JCCNetwork.id – Mantan Kapolda Sumatera Barat (Sumbar) Irjen Pol Teddy Minahasa mengajukan banding, usai resmi diberhentikan secara tidak dengan hormat dari anggota Polri (PDTH).
Bahkan, PDTH yang dialamatkan terhadap jenderal bintang dua tersebut, buntut dari kasus pengendalian narkoba yang belakangan menjadi perhatian publik tanah air.
Karo Penmas Divisi Humas Polri Brigjen Pol Ahmad Ramadhan menegaskan, untuk pengajuan banding, akan dipelajari terlebih dahulu oleh Komisi Kode Etik Polri (KKEP), sebelum nantinya direalisasikan lewat persidangan.
“Nanti dari komisi akan rapat lagi pengajuan bandingnya dinilai, apakah bandingnya diterima atau tidak,”tegas Ramadhan, kepada awak media, Rabu, (31/05/2023).
Namun, pihaknya lanjut Ramadhan, sangat menghormati atas langkah hukum Banding, yang diambil oleh Teddy Minahasa teesebut.

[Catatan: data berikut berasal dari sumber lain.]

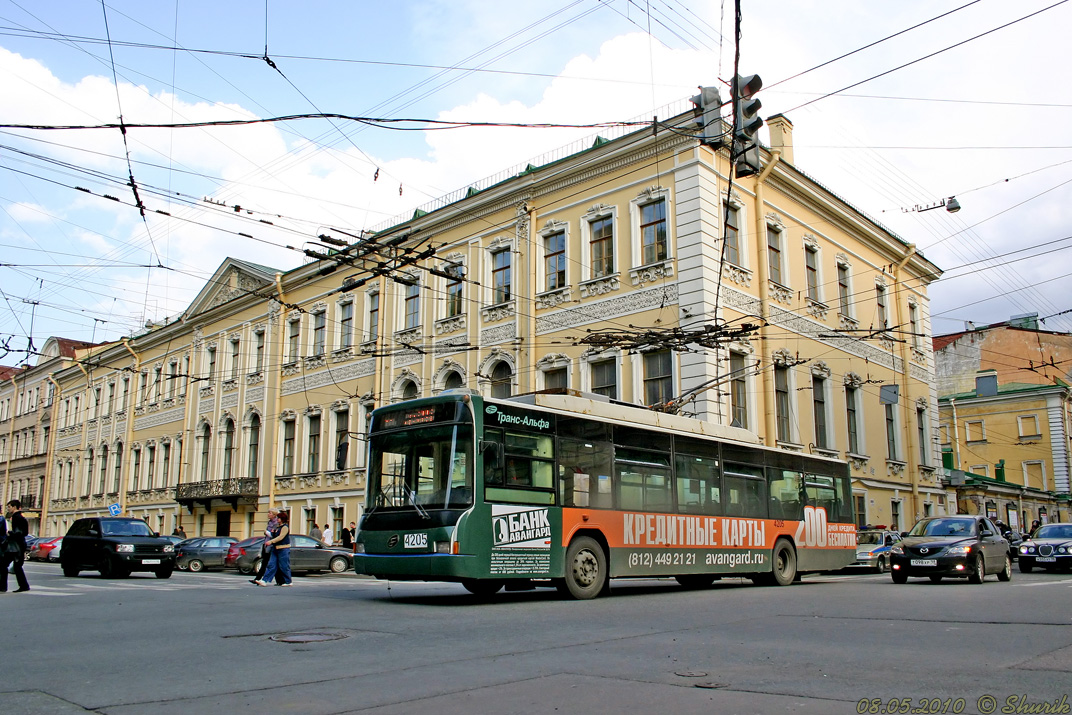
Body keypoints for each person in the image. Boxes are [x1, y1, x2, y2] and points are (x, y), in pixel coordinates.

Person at [256, 511, 292, 587]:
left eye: (278, 518)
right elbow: (273, 535)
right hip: (275, 549)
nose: (277, 519)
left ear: (282, 519)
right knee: (271, 565)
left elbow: (281, 537)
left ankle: (288, 581)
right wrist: (269, 533)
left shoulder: (285, 527)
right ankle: (264, 580)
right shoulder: (277, 527)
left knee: (284, 566)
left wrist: (271, 541)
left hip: (283, 549)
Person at [1, 499, 30, 593]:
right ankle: (23, 585)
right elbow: (24, 532)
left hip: (15, 546)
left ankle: (3, 586)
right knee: (16, 566)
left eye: (9, 507)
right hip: (18, 545)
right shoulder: (20, 517)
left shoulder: (17, 517)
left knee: (5, 565)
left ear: (14, 507)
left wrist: (9, 533)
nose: (8, 509)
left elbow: (20, 532)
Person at [251, 508, 285, 585]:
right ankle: (280, 581)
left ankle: (259, 579)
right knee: (267, 563)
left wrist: (266, 532)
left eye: (269, 513)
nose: (268, 514)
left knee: (269, 563)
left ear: (274, 514)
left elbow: (274, 535)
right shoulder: (269, 522)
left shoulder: (276, 523)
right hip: (266, 544)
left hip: (272, 545)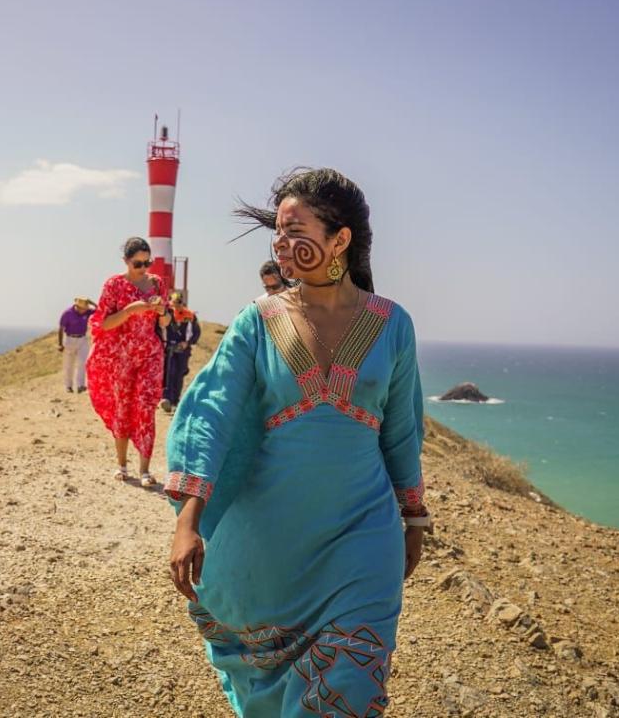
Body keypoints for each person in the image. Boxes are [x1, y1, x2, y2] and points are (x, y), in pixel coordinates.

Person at [165, 167, 430, 717]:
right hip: (272, 543)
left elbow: (402, 431)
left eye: (295, 232)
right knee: (276, 691)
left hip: (364, 536)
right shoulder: (257, 322)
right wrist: (189, 518)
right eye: (277, 234)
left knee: (349, 685)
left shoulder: (392, 324)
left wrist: (414, 517)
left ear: (340, 239)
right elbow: (213, 413)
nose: (281, 245)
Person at [86, 237, 172, 488]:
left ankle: (145, 470)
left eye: (147, 262)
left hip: (150, 353)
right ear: (126, 261)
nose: (144, 268)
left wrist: (162, 312)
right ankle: (122, 465)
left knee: (146, 406)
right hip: (121, 356)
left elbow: (166, 321)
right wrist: (129, 311)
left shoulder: (157, 283)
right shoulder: (114, 285)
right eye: (138, 263)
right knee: (123, 408)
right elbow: (103, 323)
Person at [159, 293, 201, 413]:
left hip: (183, 350)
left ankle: (175, 401)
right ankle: (166, 398)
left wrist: (187, 343)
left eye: (179, 302)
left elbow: (196, 332)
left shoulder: (190, 315)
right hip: (168, 348)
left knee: (179, 374)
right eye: (174, 302)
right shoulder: (166, 313)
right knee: (168, 372)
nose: (176, 305)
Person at [58, 296, 96, 392]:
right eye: (83, 308)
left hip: (82, 339)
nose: (85, 310)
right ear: (77, 307)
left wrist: (91, 302)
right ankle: (68, 386)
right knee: (68, 364)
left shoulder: (87, 312)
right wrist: (60, 344)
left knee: (83, 362)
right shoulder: (67, 313)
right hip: (69, 340)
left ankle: (80, 385)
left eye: (86, 308)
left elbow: (100, 310)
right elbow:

Sebab, Polri beber Ramadhan akan menindaklanjutinya.
“Kita hargai permintaan dia. Tentu akan kita tindaklanjuti prosesnya. Kita tunggu pengajuan bandingnya,” timpalnya.
Diketahui, Teddy Minahasa dijatuhi sanksi PTDH atas keterlibatannya dalam kasus peredaran narkotika jenis sabu dengan memerintahkan anak buahnya untuk menyisihkan barang bukti dan menggantinya dengan tawas.